Was the order disproportionate?
Fulton argued that the order had been disproportionate on two grounds; first because the benefit figure had been calculated by reference to the full amount of funds transferred, not the amount of tax evaded. Secondly, because the benefit figure was vastly more than the gain actually realised by Fulton, even taking into account a proportion of his salary as well as his commission.
The first argument was essentially that raised in the second ground of appeal, and so failed.
With regard to the second argument, the court referred to the judgment in Waya, which had imposed the requirement of proportionality subsequently incorporated into POCA, and concluded that it was proportionate for a confiscation order:
- To require a defendant to pay the whole of a sum which he had jointly obtained with others.
- To require several defendants each to pay a sum representing property obtained successively amongst them.
- To require a defendant to pay a sum representing the whole benefit of criminal conduct, without setting off expenses involved in that conduct.
Furthermore, proportionality did not require the court to consider the ‘real benefit’ obtained by the defendant.
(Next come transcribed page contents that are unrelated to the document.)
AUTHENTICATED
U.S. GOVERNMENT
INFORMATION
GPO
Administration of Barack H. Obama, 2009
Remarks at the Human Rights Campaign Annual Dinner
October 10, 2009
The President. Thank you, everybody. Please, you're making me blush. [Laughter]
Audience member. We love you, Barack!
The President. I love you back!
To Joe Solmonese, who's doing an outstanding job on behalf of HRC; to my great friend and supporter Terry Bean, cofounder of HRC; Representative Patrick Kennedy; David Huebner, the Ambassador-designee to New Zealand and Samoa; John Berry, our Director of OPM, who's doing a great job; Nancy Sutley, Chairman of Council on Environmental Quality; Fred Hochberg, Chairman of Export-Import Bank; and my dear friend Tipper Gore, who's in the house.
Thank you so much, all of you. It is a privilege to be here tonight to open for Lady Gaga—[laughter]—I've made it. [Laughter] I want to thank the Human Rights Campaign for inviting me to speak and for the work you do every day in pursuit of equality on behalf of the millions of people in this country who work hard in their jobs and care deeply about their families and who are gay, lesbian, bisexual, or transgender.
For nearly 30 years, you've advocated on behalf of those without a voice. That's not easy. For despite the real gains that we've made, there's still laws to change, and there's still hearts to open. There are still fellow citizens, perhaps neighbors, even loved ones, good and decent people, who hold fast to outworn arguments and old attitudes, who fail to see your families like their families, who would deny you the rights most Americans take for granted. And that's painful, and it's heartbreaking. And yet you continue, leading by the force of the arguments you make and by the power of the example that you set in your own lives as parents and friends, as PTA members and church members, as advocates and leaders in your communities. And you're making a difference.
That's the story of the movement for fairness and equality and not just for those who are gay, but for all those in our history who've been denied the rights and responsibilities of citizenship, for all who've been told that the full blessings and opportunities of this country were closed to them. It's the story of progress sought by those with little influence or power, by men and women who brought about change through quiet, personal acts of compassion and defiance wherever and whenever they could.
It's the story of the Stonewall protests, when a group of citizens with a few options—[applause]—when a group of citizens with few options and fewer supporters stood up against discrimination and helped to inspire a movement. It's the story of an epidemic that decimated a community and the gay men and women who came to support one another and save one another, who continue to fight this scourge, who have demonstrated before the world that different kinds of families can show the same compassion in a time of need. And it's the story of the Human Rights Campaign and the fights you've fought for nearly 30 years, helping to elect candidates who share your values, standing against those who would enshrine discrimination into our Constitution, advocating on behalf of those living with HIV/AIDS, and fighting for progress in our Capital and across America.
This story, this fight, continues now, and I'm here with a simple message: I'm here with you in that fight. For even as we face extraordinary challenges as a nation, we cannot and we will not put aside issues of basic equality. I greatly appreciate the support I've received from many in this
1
The court noted that money laundering, by its nature, sought to mix legitimate and illegitimate funds and obscure criminal origins. It was difficult for a court to identify and isolate specific sums as criminal property in the manner in which Fulton was proposing it should. As such, it was not disproportionate for the benefit figure to be the total amount transferred by Fulton.
Business as usual
Prosecutors will be grateful that Fulton joins the body of law confirming that, whilst a confiscation order cannot be punitive, the court need not strive to be lenient nor resolve ambiguities in favour of the offender. Furthermore, the judgment emphasises that money laundering is distinct from the predicate offences generating the criminal property, in that confiscating the benefit of money laundering can justifiably result in a greater liability for the launderer than the fraudster, without necessarily trespassing upon the principle of disproportionality.